You are not free. You only think you are. Which is exactly the way the telcos like it. But deep down, we know that we are slaves to our SIM cards. Our SIM cards are the leash with which our dear telcos have managed to keep us in line for this long.
Subscribing to a mobile network provider in Nigeria is something out of a psych thriller, like one of those abusive relationships that you just can’t seem to get out of, no matter how badly you’re hurt. We’re always complaining about how bad this or that telco is but it never takes us long to get over it. Until the next screw up…then we start ranting again.
Usually, things aren’t this complicated. When brands screw up, people just dump them and move on to to the next one who serves them better or treats them nicer. But with telcos, it’s a bit different. In these parts, just after your name, your phone number is probably the next most important bit of personal information you possess. When something about you is that important, you generally don’t get into the habit of changing it arbitrarily or frequently. Thus, regardless of whether people are happy or not, the subscriber churn rate of telcos will probably be significantly lower, relative to other service industries.
The telcos are having a field day simply because they know that the decision to switch providers is almost always a painful one, with instant withdrawal symptoms. Loyalty is inspired not by customer satisfaction or even fantastical promises of airplanes, but by fear. The fear of losing your identity. The fear of starting all over again. For many, the tedious process of re-acquainting their friends and family, business contacts, bank, government, the web…with their new mobile identity is just beyond them.
You might think that as the demand for voice service begins to wane and Nigeria enters the era of data and broadband, email addresses , Twitter handles and even BB pins (yes, BlackBerry pins) might slowly begin to usurp the role of mobile phone numbers as primary human identifiers. But that isn’t likely to be the case. If anything, current national and industry pushes in mobile money and cashless society initiatives will keep us in the thrall of our SIM cards, seeing as the individual phone number, for identification and authentication purposes, as well as for access to the lowest common denominator in Nigerian demography, is the base upon which the whole system is built.

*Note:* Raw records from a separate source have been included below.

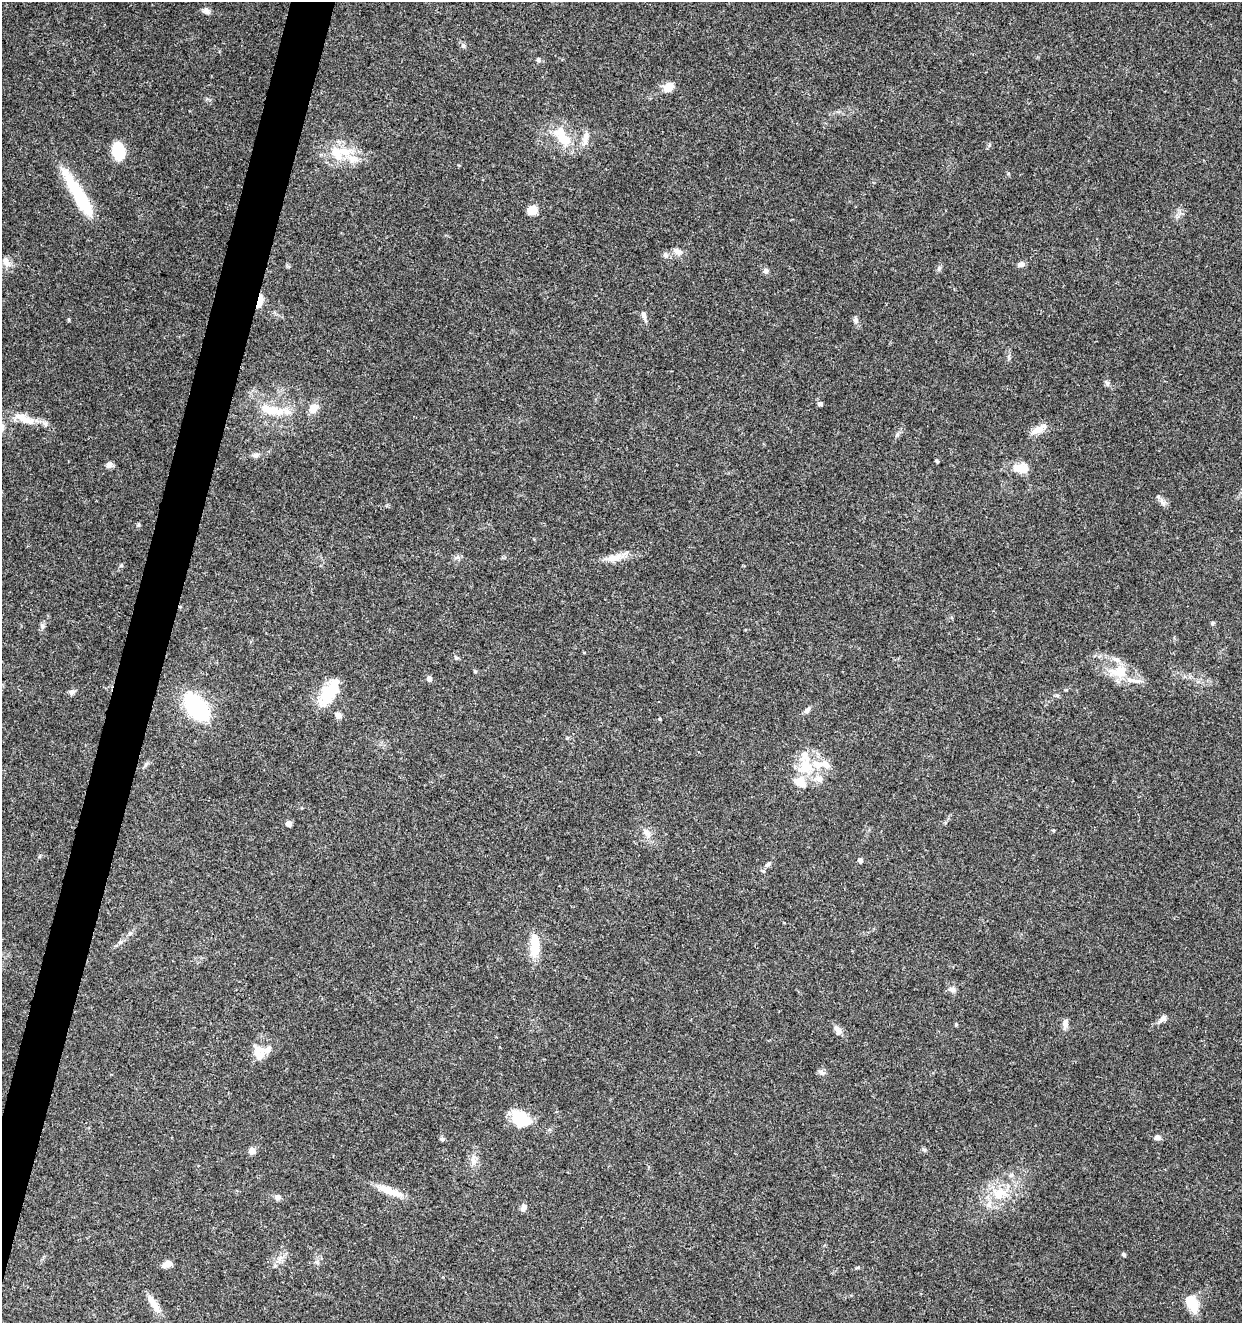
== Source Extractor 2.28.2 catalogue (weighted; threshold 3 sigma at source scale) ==
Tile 7 of 4 x 4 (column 3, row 2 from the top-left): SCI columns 2761-4000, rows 2645-3965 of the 5462 x 5297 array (HDU 1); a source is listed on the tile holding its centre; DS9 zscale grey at full resolution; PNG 1244 x 1325 px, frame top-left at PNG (2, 2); no overlay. Shown black and unused: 3% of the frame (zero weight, under 3 of 5 exposures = <1% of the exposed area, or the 3 px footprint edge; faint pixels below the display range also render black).
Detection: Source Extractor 2.28.2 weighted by HDU 2 'WHT'; one run over the whole footprint, this tile lists its part. Background 0.0333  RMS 0.0025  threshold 0.0112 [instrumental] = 3 sigma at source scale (4.5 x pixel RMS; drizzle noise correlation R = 1.50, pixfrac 1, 0.0396/0.0396 arcsec/px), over >= 5 px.
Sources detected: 85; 1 inside a brighter object's white glare — not listed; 10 inside a brighter listed object's ellipse — not listed separately; the other 74 listed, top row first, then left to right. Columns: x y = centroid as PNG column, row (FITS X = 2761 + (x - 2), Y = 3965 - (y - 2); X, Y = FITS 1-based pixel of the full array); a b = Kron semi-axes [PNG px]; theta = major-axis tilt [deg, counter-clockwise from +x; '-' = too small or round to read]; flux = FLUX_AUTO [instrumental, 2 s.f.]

Then there is that obscure messiah policy that we have long anticipated, the coming of number portability, for years now. But it’s still no more than a mirage in a hot desert. The popular theory is that the local telcos whose interests will suffer the most damage — mass subscriber flight — are doing everything they can to delay its coming, if not prevent it altogether. Indeed, if number portability were to come into play, I sincerely doubt that even the promise of personal airplanes will stanch the inevitable customer haemorrhage. It would be like 2003 all over again, when Glo came onto the Nigerian mobile scene and broke the reigning per minute billing hegemony that had hitherto been in place, to resounding acclaim by grateful subscribers, and of course, the chagrin of existing players who had been making outsize returns off the current billing system and had no intentions of implementing per second tarrifs at that point in time.
Love them or hate them, but as far as I can see, we’re still stuck with our SIM cards, and by extension, our dear telcos. For curiousity’s sake however, would you switch mobile providers if you could still keep your phone number with the new one?